To-do item » Check each line of the entries below for the word "solid" and state only how many lines have it.

Data extracted from a collection
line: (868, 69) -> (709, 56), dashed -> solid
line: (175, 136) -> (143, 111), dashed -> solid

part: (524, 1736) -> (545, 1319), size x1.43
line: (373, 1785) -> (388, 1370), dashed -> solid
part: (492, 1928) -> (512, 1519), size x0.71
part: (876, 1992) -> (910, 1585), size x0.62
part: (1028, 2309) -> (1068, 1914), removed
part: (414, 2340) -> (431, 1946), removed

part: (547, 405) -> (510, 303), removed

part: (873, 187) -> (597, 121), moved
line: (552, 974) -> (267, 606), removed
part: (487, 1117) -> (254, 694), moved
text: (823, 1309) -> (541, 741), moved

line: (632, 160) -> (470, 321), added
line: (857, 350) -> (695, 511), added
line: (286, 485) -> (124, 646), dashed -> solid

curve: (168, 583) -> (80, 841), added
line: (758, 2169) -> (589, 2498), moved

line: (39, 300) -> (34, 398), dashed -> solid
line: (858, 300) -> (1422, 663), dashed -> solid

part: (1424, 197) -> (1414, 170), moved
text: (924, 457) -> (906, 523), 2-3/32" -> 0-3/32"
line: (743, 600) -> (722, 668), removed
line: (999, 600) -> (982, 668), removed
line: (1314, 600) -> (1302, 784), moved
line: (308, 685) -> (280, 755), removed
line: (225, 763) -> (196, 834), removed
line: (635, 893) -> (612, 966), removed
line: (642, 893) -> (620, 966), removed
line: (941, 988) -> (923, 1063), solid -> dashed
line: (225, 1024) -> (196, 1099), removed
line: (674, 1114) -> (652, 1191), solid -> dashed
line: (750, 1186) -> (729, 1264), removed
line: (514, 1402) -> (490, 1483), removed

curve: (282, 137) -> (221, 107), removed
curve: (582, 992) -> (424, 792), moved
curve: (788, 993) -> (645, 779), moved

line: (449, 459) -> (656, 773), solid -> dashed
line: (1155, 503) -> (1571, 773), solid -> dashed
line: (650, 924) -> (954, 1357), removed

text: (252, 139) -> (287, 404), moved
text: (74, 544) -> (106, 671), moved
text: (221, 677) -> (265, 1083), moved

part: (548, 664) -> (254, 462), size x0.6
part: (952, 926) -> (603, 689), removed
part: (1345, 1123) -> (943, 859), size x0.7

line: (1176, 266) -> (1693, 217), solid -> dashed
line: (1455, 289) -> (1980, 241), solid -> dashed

Task answer » 12